Page text below:
Friday, August 07, 2009

EDITORIAL >> How about a dialogue?

U. S. Representatives Vic Snyder of Little Rock and Mike Ross of Prescott, who represent the polar wings of the Democratic Party in Congress, collided at a town-hall meeting on Wednesday at Arkansas Children’s Hospital, which hoped to hold a community forum on the burning health-reform issues that they will have to address when they go back to Washington next month. But it was not a collision of their ideas about how to extend insurance to 47 million Americans who don’t have it, and preserve it for others who find it less and less affordable.

It was, instead, a clash with intolerance and ignorance, and Snyder and Ross found themselves in rare defensive alliance. They were booed and shouted down when they tried to explain the various proposals for overhauling the health-insurance system.

It is happening all across the country as members of Congress take a month-long vacation home to talk to their constituents about the historic issues confronting the lawmakers: health insurance, climate change and economic malaise. A highly organized national campaign turns the town-hall meetings into screaming protests of Democrats and the president. The object is to portray the country as outraged and send the lawmakers back to Washington in a panic to defeat health reform.
End of Page text.
Duplicate the editorial on the health-reform town-hall meeting, from "EDITORIAL >> How" to "the health-insurance system.". The items that come next have nothing to do with the editorial.
Data for review below:
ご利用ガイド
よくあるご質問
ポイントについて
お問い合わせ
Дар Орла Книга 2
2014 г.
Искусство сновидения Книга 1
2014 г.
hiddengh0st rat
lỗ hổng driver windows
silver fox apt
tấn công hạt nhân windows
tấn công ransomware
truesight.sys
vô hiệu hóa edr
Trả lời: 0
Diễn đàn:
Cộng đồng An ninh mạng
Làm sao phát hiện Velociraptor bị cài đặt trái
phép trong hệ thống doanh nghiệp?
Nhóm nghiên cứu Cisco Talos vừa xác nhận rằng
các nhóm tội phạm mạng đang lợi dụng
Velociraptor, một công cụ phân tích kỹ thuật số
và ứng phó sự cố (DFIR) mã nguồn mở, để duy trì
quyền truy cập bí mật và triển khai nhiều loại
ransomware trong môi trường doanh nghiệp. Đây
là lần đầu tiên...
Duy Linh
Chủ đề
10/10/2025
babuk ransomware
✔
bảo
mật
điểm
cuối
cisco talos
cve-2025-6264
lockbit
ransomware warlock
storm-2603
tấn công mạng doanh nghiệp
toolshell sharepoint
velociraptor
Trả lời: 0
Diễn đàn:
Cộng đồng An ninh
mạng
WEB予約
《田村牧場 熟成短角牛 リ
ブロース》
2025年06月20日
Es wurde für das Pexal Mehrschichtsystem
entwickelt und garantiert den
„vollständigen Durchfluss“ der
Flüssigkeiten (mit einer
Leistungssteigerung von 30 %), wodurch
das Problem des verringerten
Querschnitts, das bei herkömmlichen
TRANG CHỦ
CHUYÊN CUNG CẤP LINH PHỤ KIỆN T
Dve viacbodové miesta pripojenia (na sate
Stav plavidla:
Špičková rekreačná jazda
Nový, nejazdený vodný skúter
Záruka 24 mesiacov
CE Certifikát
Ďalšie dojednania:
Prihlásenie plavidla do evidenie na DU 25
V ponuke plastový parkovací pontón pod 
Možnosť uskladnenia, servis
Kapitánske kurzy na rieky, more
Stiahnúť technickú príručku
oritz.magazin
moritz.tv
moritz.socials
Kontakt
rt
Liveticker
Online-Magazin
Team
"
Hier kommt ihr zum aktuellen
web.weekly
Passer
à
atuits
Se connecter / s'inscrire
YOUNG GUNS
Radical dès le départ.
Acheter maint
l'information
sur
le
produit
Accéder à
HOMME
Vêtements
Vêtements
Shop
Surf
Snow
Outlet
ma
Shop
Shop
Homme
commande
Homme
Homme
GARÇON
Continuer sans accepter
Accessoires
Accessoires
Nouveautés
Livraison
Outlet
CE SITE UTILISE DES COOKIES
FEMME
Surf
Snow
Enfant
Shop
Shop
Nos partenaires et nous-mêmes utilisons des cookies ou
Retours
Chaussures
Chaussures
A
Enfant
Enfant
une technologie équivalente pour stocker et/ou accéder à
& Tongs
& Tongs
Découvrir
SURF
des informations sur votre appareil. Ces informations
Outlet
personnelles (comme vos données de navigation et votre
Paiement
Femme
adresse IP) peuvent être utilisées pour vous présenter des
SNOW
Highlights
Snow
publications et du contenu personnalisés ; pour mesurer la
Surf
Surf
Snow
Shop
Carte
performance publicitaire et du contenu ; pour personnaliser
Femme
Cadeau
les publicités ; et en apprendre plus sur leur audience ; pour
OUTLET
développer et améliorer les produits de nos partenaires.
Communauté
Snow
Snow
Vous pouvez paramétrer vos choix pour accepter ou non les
End of Data for review.
Data for review below:
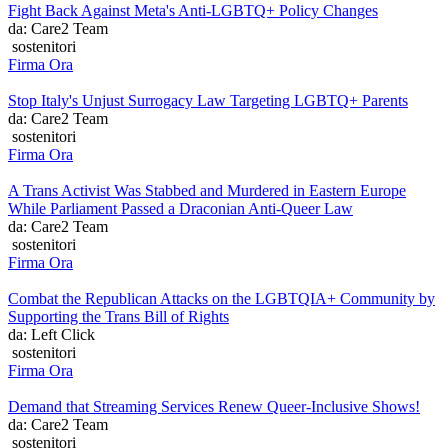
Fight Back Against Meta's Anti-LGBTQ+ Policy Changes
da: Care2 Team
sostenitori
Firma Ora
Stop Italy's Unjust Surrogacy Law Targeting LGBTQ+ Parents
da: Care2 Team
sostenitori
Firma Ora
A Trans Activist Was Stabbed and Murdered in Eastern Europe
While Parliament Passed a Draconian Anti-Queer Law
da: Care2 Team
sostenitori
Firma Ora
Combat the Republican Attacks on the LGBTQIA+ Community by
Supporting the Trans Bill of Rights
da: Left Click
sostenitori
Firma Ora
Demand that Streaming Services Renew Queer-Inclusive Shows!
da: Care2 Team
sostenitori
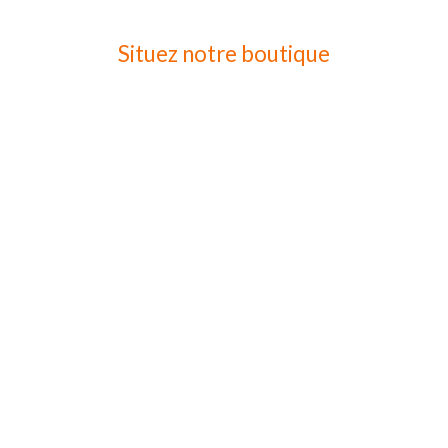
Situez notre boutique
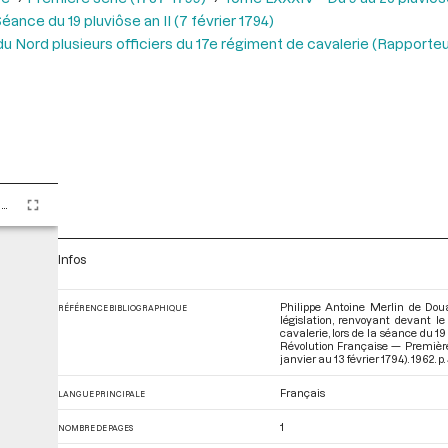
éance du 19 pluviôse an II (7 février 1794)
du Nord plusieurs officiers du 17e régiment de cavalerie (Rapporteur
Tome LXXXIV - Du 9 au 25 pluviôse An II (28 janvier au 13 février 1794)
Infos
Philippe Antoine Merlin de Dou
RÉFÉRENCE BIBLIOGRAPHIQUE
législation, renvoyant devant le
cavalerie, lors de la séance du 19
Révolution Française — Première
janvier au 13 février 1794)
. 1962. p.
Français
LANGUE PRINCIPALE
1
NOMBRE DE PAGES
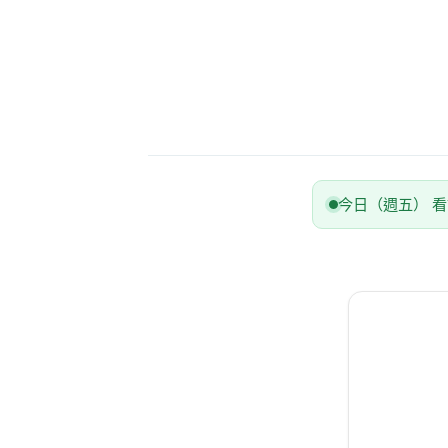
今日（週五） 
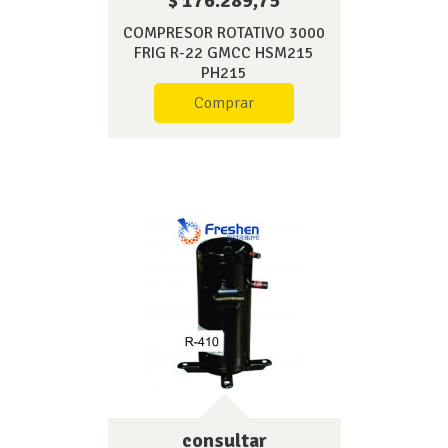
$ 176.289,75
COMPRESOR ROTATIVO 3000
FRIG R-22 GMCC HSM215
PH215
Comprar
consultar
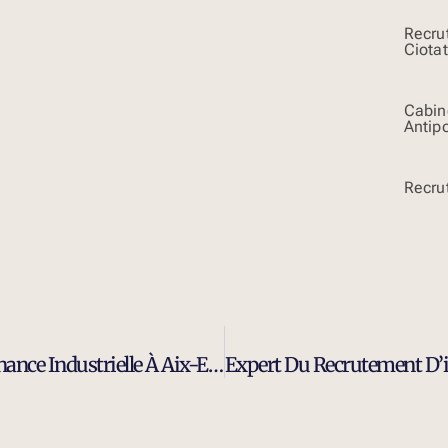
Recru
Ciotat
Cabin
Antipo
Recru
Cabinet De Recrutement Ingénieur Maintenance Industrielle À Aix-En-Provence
End of Data for review.
Data for review below:
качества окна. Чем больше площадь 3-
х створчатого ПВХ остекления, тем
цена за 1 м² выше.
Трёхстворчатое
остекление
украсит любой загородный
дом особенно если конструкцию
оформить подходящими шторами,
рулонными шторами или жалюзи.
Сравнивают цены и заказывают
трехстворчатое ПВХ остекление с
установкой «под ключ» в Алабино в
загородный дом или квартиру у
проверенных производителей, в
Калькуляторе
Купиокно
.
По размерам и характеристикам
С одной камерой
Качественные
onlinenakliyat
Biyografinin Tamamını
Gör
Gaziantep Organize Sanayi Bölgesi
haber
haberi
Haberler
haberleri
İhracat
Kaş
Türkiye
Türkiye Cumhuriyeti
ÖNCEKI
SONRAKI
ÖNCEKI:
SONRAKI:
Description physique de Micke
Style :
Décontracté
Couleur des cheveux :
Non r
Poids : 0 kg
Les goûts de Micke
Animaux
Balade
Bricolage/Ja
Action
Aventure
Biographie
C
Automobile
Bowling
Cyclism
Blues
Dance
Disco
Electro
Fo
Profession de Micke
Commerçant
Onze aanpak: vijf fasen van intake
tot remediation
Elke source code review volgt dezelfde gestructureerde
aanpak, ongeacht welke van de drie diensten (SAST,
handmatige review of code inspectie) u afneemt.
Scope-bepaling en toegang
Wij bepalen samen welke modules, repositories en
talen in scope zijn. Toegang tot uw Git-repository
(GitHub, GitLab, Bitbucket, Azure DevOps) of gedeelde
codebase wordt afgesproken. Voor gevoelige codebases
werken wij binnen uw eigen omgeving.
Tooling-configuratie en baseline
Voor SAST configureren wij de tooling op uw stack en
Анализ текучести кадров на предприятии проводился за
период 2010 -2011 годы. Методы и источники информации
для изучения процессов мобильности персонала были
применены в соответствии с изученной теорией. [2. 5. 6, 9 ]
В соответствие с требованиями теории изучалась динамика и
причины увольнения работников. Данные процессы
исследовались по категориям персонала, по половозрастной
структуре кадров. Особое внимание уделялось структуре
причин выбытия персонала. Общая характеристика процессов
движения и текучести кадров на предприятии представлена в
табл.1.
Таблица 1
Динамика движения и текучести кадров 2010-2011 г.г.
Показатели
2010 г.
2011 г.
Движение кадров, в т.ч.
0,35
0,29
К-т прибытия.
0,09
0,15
End of Data for review.
Response area:
EDITORIAL >> How about a dialogue?

U. S. Representatives Vic Snyder of Little Rock and Mike Ross of Prescott, who represent the polar wings of the Democratic Party in Congress, collided at a town-hall meeting on Wednesday at Arkansas Children’s Hospital, which hoped to hold a community forum on the burning health-reform issues that they will have to address when they go back to Washington next month. But it was not a collision of their ideas about how to extend insurance to 47 million Americans who don’t have it, and preserve it for others who find it less and less affordable.

It was, instead, a clash with intolerance and ignorance, and Snyder and Ross found themselves in rare defensive alliance. They were booed and shouted down when they tried to explain the various proposals for overhauling the health-insurance system.